Samedi soir, à Franceville, ce n’était pas un concert… c’était un casting de télé-réalité sous cocaïne. Sur scène, L’Oiseau Rare, l’ex-tolard devenu prophète des délinquants, a décidé de jouer au Robin des Bois tropical : 30 jeunes tirés au hasard, chacun une enveloppe de 100 000 FCFA, soit 3 millions de francs jetés comme du riz à un mariage.
Le public ? En transe. Certains pleuraient comme s’ils recevaient une bourse de Harvard, d’autres hurlaient comme s’ils voyaient Jésus revenir en sneakers Gucci. Tout ça pendant que son complice milliardaire Amoude Actros applaudissait, sourire de mafieux en coin.

Mais attention : derrière la pluie de billets, le même oiseau continue de chanter les louanges de la weed, des bastons et de la débauche. Résultat : le gars file le cash pour acheter les cahiers… et les punchlines pour finir au commissariat. Un dealer d’illusions avec carte de fidélité.

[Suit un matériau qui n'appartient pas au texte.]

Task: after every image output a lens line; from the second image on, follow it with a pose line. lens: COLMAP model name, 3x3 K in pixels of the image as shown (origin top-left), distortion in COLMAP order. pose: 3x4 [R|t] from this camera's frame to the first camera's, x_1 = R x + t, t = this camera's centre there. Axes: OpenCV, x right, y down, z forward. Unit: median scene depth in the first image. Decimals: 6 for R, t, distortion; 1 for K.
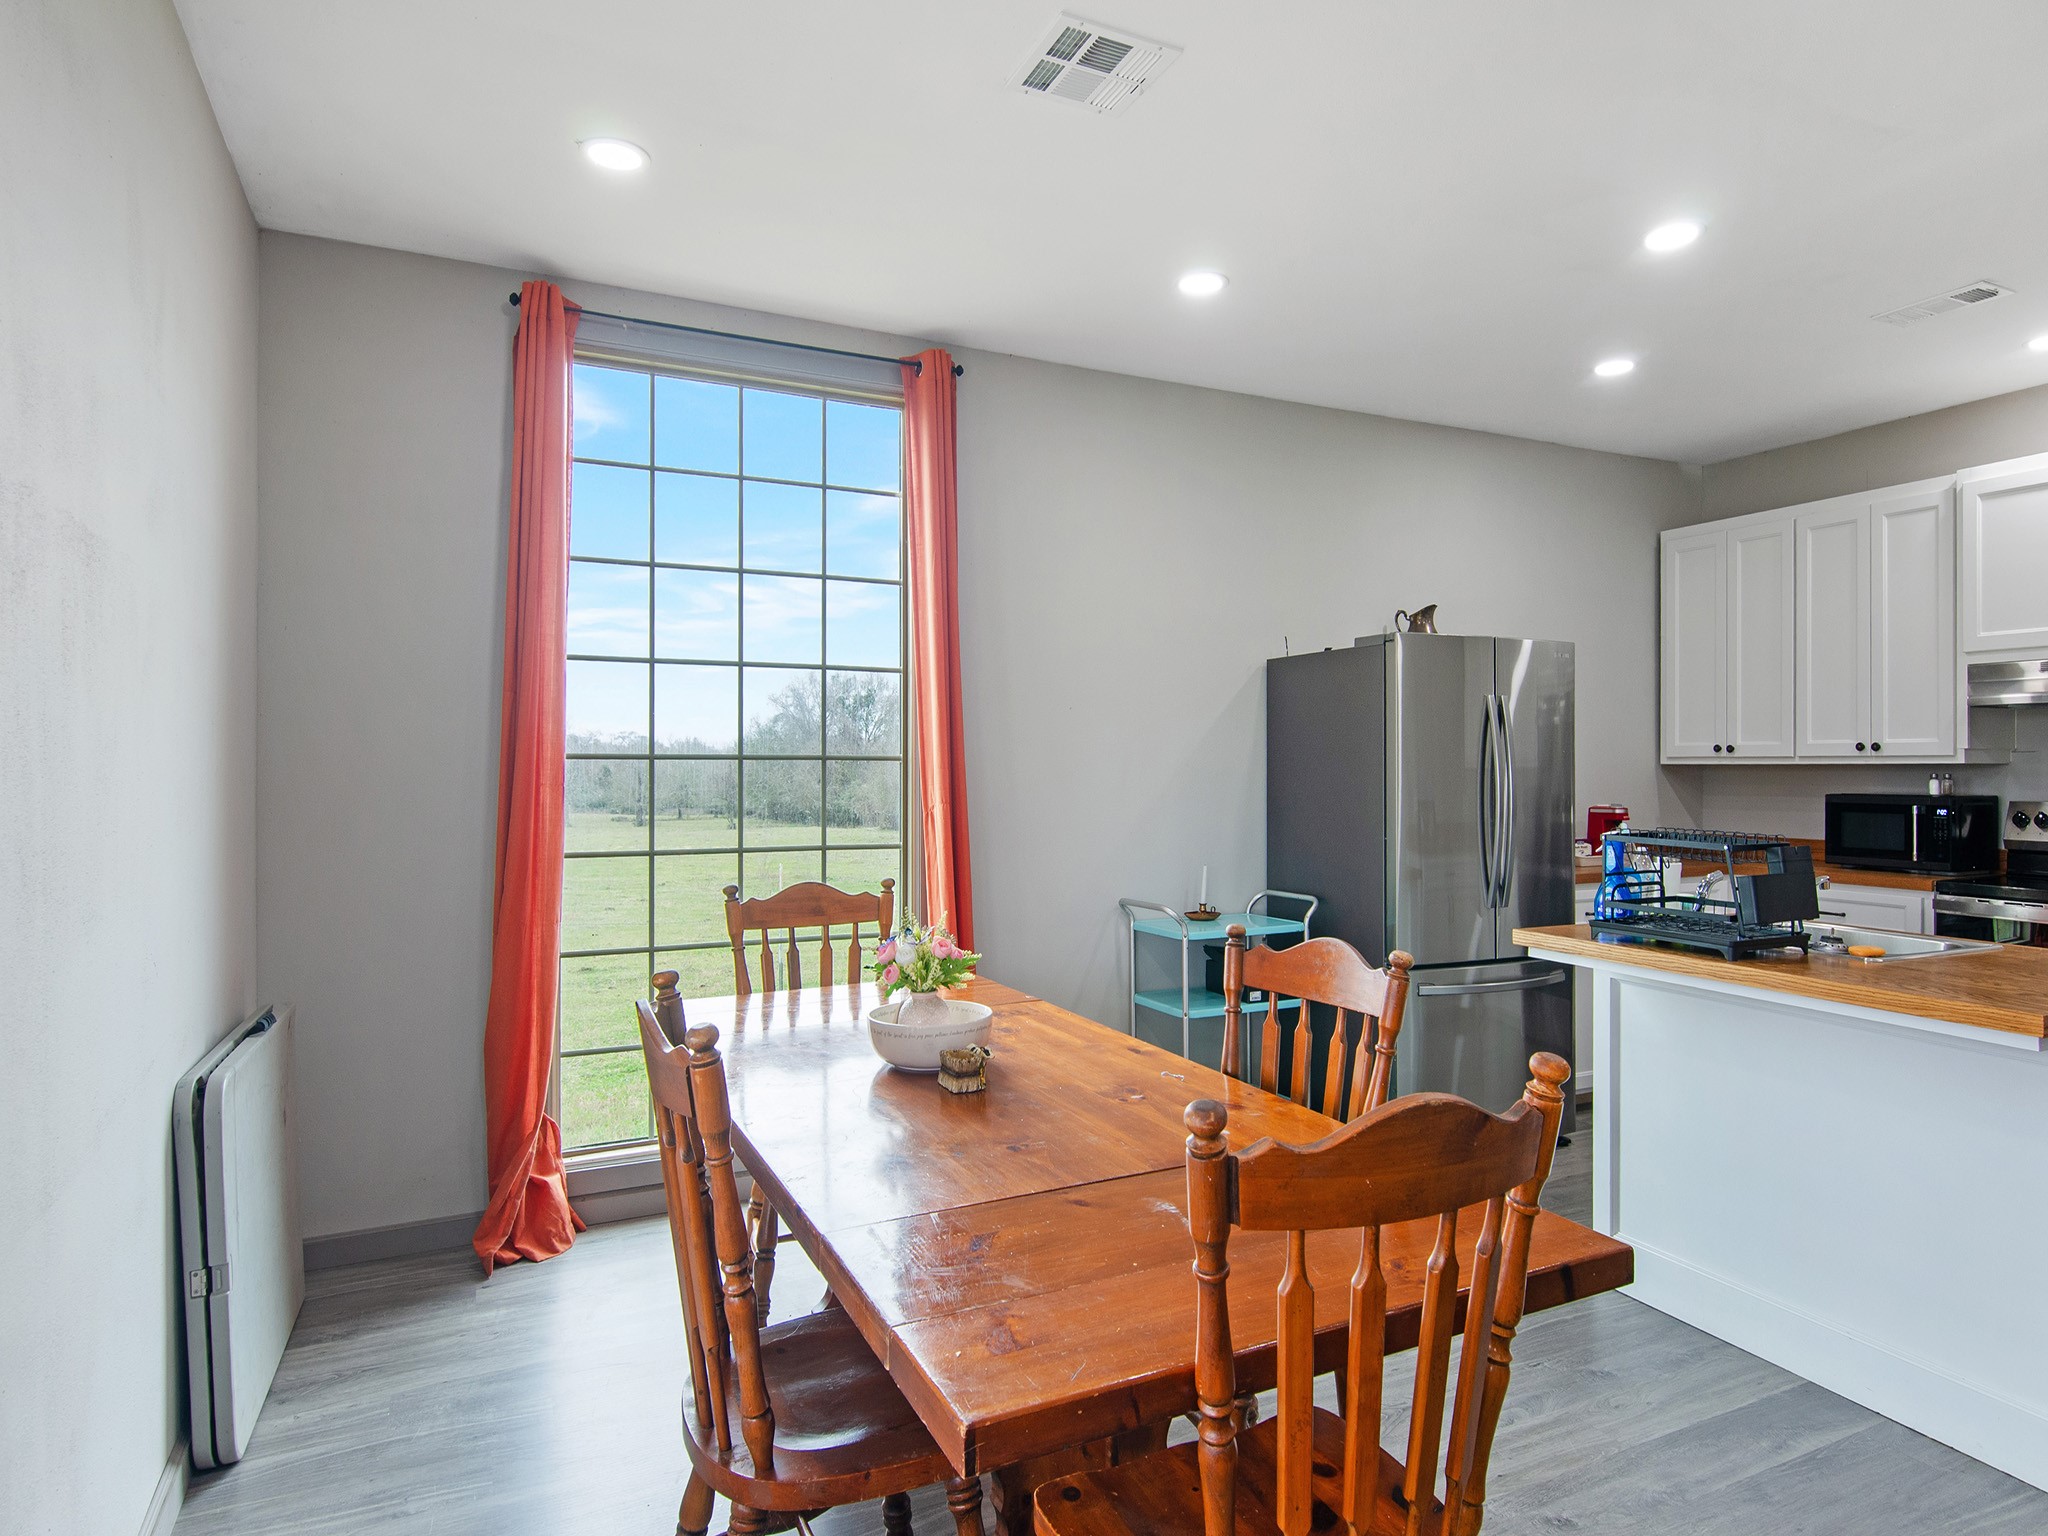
lens RADIAL K [[1126.2, 0, 1024.0], [0, 1126.2, 768.0], [0, 0, 1]] dist [0.002751, 0.000790]
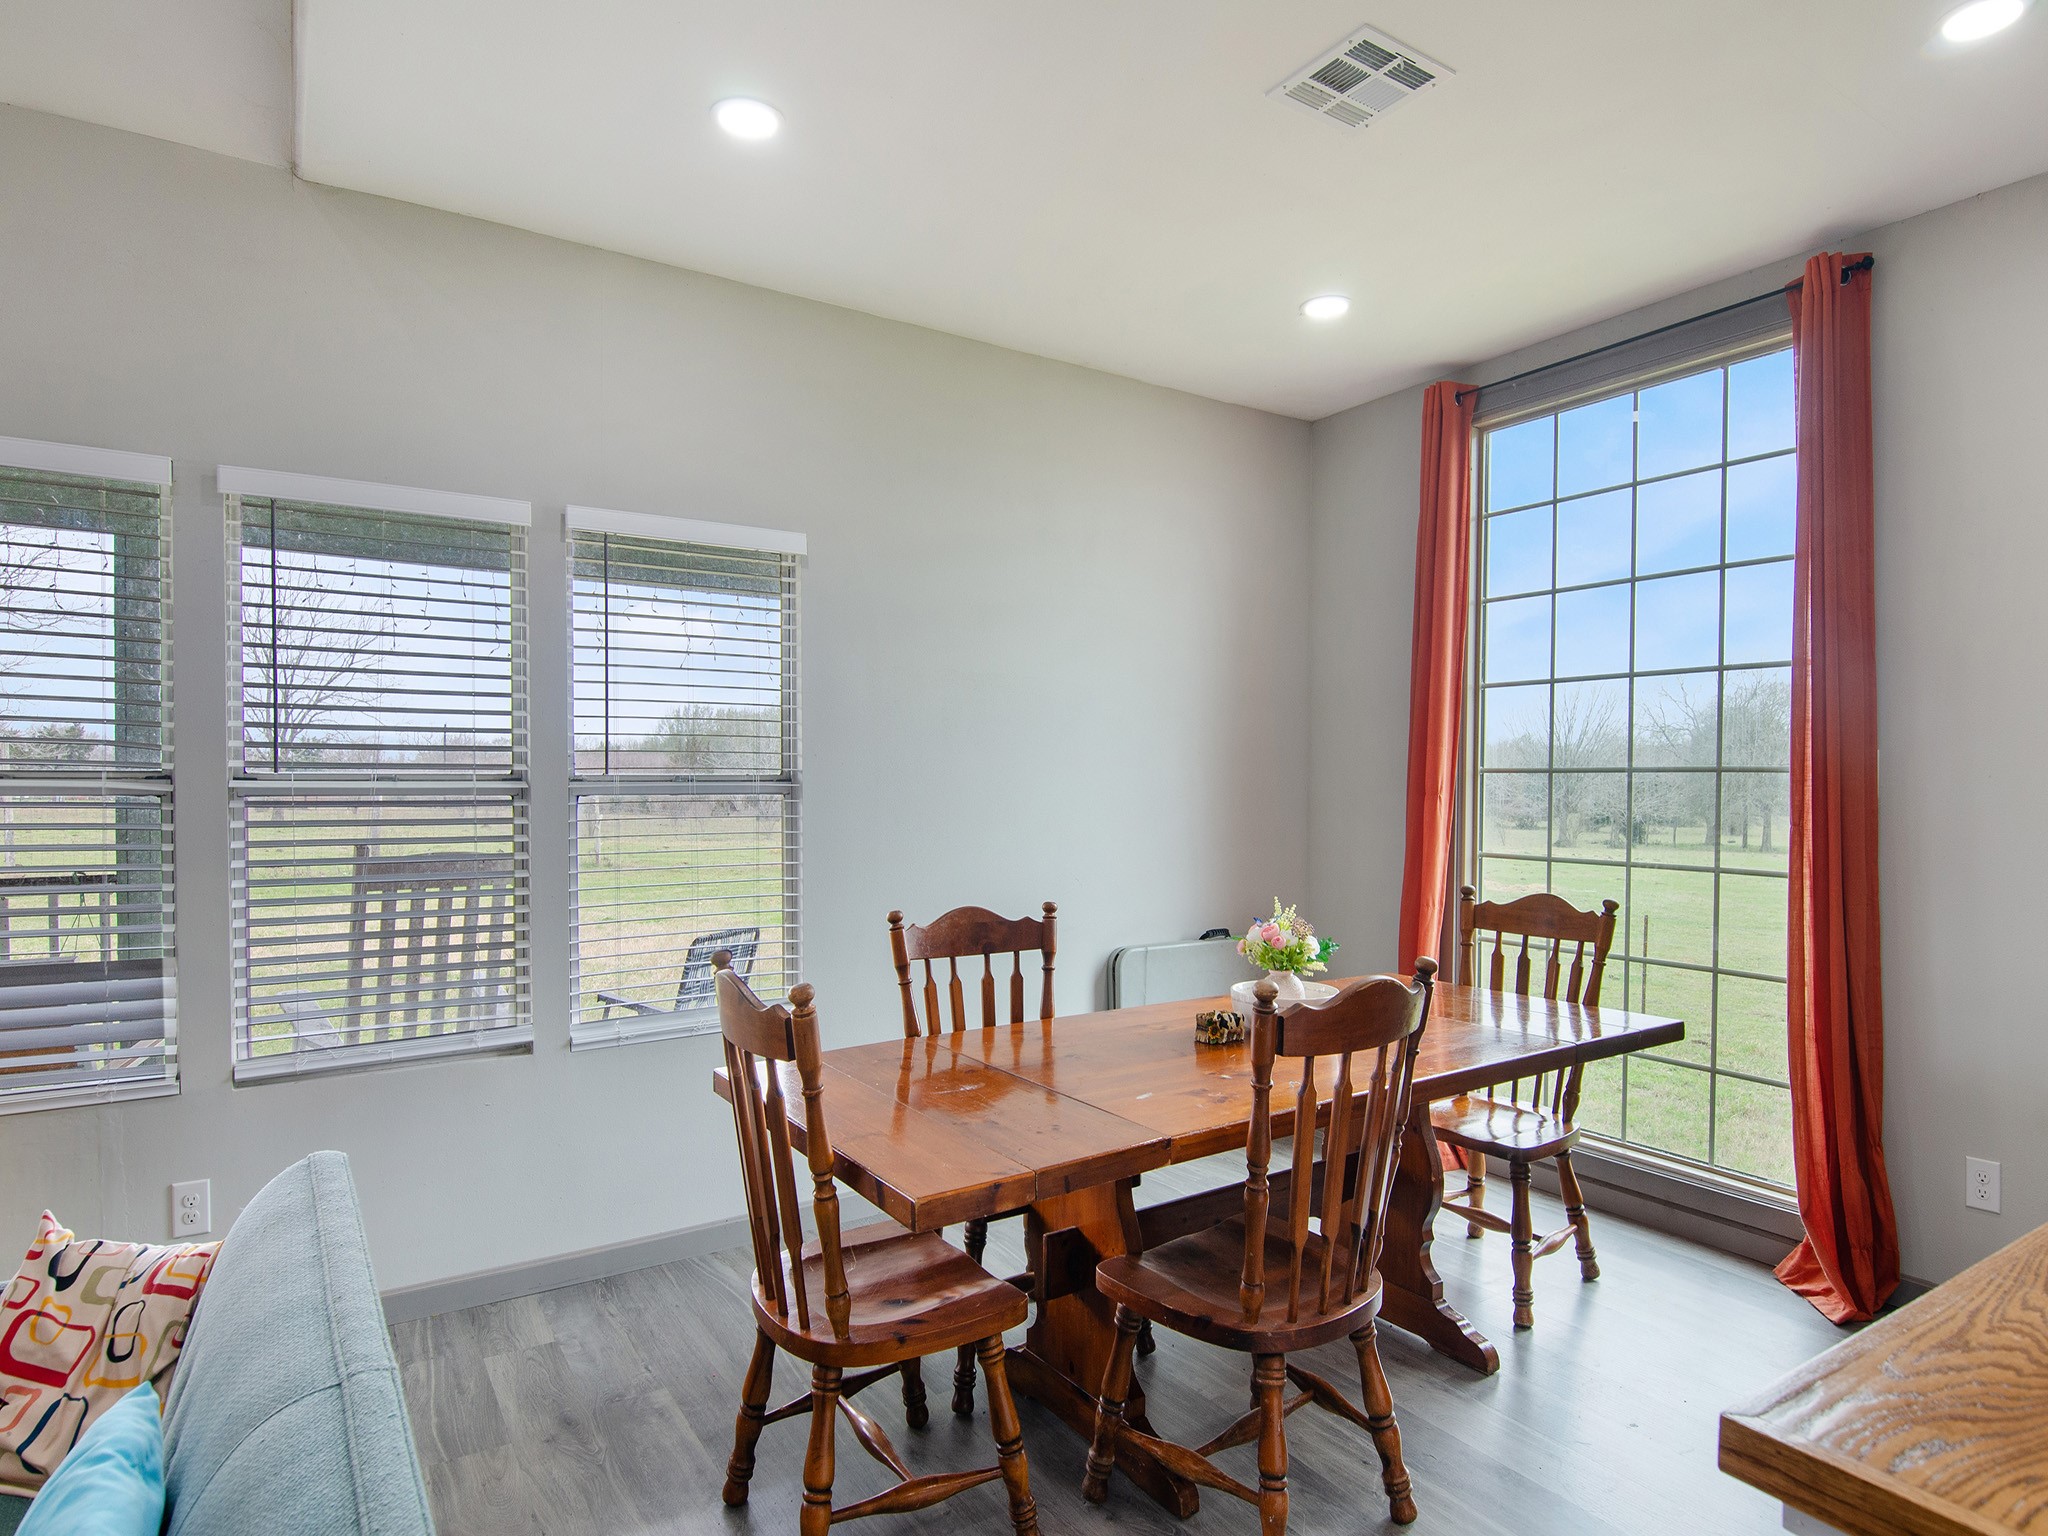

- Verdict : Franceville n’a pas eu droit à un concert, mais à une messe de l’hypocrisie. L’Oiseau Rare joue les philanthropes de nuit, mais reste le gourou des voyous de jour.
Et à ce rythme, qu’on se le dise : le prochain remix pourrait bien s’intituler
“Du ghetto à la charité nationale – featuring Saint Oiseau, patron des cahiers 200 pages”.